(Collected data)

•••••

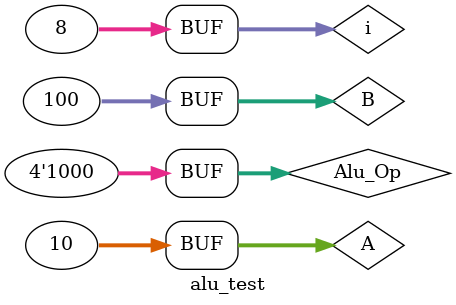
<source format=v>
`timescale 1ns / 1ps


module alu_test;

	// Inputs
	reg [31:0] A;
	reg [31:0] B;
	reg [3:0] Alu_Op;

	// Outputs
	wire C;
	wire O;
	wire Z;
	wire [31:0] R;

	integer i;
	// Instantiate the Unit Under Test (UUT)
	ALU uut (
		.A(A), 
		.B(B), 
		.Alu_Op(Alu_Op), 
		.C(C), 
		.O(O), 
		.Z(Z), 
		.R(R)
	);

	initial begin
		// Initialize Inputs
		A = 0;
		B = 0;
		Alu_Op = 0;

		// Wait 100 ns for global reset to finish
		#100;
		A = 32'h0A;
		B = 32'h64;
		
		for(i=0; i <= 7; i = i+1)
		begin
			Alu_Op = Alu_Op + 4'h01; 
			#100;
		end 
        
		// Add stimulus here

	end
      
endmodule


</source>
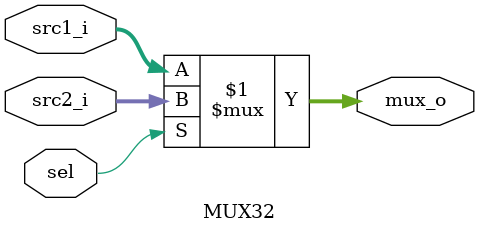
<source format=v>
module MUX32
(
    sel,
    src1_i,
    src2_i,
    mux_o
);

input sel;
input [31:0] src1_i;
input [31:0] src2_i;
output [31:0] mux_o;

assign mux_o = sel ? src2_i : src1_i;

endmodule
</source>
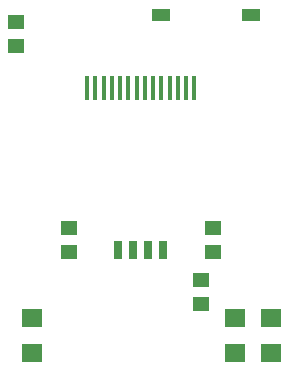
<source format=gtp>
G04 Layer: TopPasteMaskLayer*
G04 EasyEDA v6.3.22, 2020-01-19T16:38:24+00:00*
G04 a2d37a9207c24dc198fa5f1151cfaccd,4b468aaabfa54ef3be77053c06c4e1f4,10*
G04 Gerber Generator version 0.2*
G04 Scale: 100 percent, Rotated: No, Reflected: No *
G04 Dimensions in inches *
G04 leading zeros omitted , absolute positions ,2 integer and 4 decimal *
%FSLAX24Y24*%
%MOIN*%
G90*
G70D02*

%ADD13R,0.059055X0.039370*%
%ADD14R,0.027559X0.062992*%
%ADD15R,0.013780X0.078740*%
%ADD16R,0.057870X0.045670*%
%ADD17R,0.070866X0.059055*%

%LPD*%
G54D13*
G01X5723Y38494D03*
G01X8715Y38494D03*
G54D14*
G01X5803Y30659D03*
G01X5303Y30659D03*
G01X4803Y30659D03*
G01X4303Y30659D03*
G54D15*
G01X4915Y36054D03*
G01X5190Y36053D03*
G01X5466Y36053D03*
G01X4639Y36054D03*
G01X4363Y36053D03*
G01X5741Y36054D03*
G01X6017Y36054D03*
G01X4088Y36054D03*
G01X6292Y36054D03*
G01X3812Y36054D03*
G01X3536Y36054D03*
G01X6568Y36053D03*
G01X3261Y36054D03*
G01X6844Y36054D03*
G54D16*
G01X2652Y30580D03*
G01X2652Y31380D03*
G01X7455Y30580D03*
G01X7455Y31380D03*
G01X7061Y28848D03*
G01X7061Y29648D03*
G01X880Y37470D03*
G01X880Y38270D03*
G54D17*
G01X8188Y28391D03*
G01X8188Y27210D03*
G01X9388Y28391D03*
G01X9388Y27210D03*
G01X1438Y28391D03*
G01X1438Y27210D03*
M00*
M02*

</source>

•••••

● Your task:
Go through the entries above and pull out each line with "integer" in it.

● Reply to the exercise:
	integer i;
G04 leading zeros omitted , absolute positions ,2 integer and 4 decimal *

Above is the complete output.